D-
Coincidences are essential components in fine comedy—just think of Shakespeare, or Mozart’s “Figaro.” But if you pile too many of them together, the result is an unwieldy mess. And that’s just one of the problems with “You Again,” a perfectly awful movie about old high school enmities resuscitated during a wedding celebration. How bad is it? If it were a new TV sitcom, it would be cancelled after a single episode.
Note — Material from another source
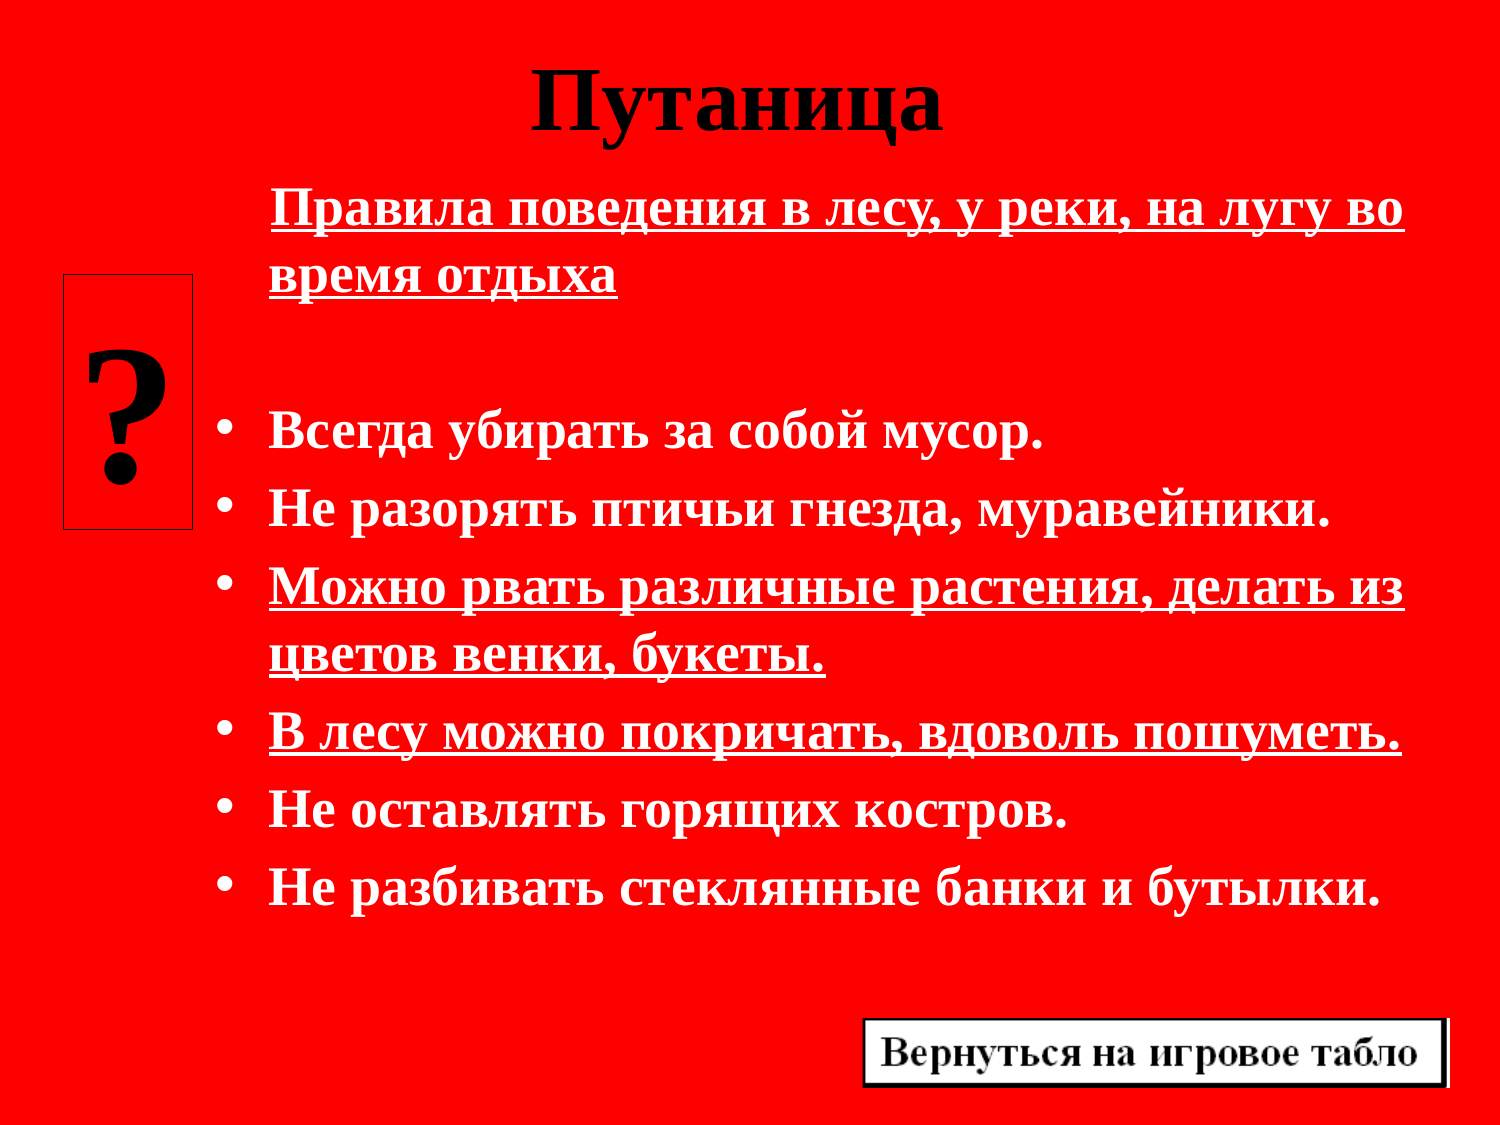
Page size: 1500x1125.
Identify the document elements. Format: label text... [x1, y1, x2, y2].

The set-up is that successful PR executive Marni (Kristen Bell) goes home for the wedding of her older brother Will (Jimmy Wolk), only to discover that the girl he’s marrying is none other than Joanna (Odette Yustman), the mean girl who made her life miserable in high school. To make matters worse, Joanna is now pretending to be the sweetest thing on the block, and has become the darling of Marni’s parents Gail (Jamie Lee Curtis) and Mark (Victor Gerber). And she pretends not even to recognize the girl she tormented.
Okay so far, even if it’s hardly the greatest premise in the world. But when Joanna’s aunt Ramona (Sigourney Weaver) shows up—a rich, sophisticated hotelier—she turns out to be Gail’s onetime BFF in high school, though they had a terrible tiff at senior prom and haven’t spoken since.
What follows is a double track farce. On one track, Marni aims to unmask Joanna for the nasty person she is and thereby derail her brother’s plan to marry her. On the other, plain mom Gail tries to compete with the now smooth, confident and voluptuous Ramona. Both of these plot lines are supposed to be hilarious, but they’re filled with such lame confrontations, clumsy slapstick and idiotic twists that they’re crushingly annoying rather than amusing.
That’s not the end of the coincidences, either. At the very end yet another “surprising” old rivalry emerges between Marni’s “delightfully” horny grandmother (inevitably these days, Betty White) and her old rival played by Cloris Leachman—a concluding capper that’s more like the last nail in the coffin. And that’s not even considering the further thread involving nutbag Tim (Kyle Bornheimer), an old college flame of Joanna’s, still carrying the torch for her, whom the wedding party just happens to bump into on the street! (Of course, he also proves to be the assistant to the couple’s supposedly famous wedding planner, played by Kristin Chenoweth).
This brainless folderol—laboriously plotted and festooned with repartee of the most witless sort imaginable—is directed with a sledgehammer by Andy Fickman, who italicizes every lousy joke and moronic gag (including at one point a monumentally awful musical number) as though it were comic gold. And he extracts horrendous performances from everyone. Bornheimer is in a class by himself as the obnoxious stalker, but in their much larger roles both Bell and Curtis completely embarrass themselves with their grotesque mugging, and Weaver and Yustman aren’t far behind. By contrast the men of the house (and the cute guy who’s Marni’s obvious intended, played by Sean Wing) are utterly bland and forgettable, except for Billy Unger as Marni’s pro forma precocious younger brother Ben, who’s just irritating. As for White and Chenoweth, they merely do their usual shtick to ever diminishing returns. I know that White has achieved the status of a national icon, but her recent turns suggest that her feisty old lady act is getting really tired. There are also cameos by Dwayne Johnson and Patrick Duffy that add nothing of consequence.
The picture doesn’t even look good. It’s garish and chintzy, and in some early sequences David Hennings’ camerawork is so jerky that you’d swear the Blair Witch might pop up. Add to that Nathan Wang’s excruciatingly bubbly score, which lets no point pass unemphasized, and get a completely dire package.
“You Again” closes with a slew of apologies among the characters. But the one that’s really needed is from the filmmakers to the audience.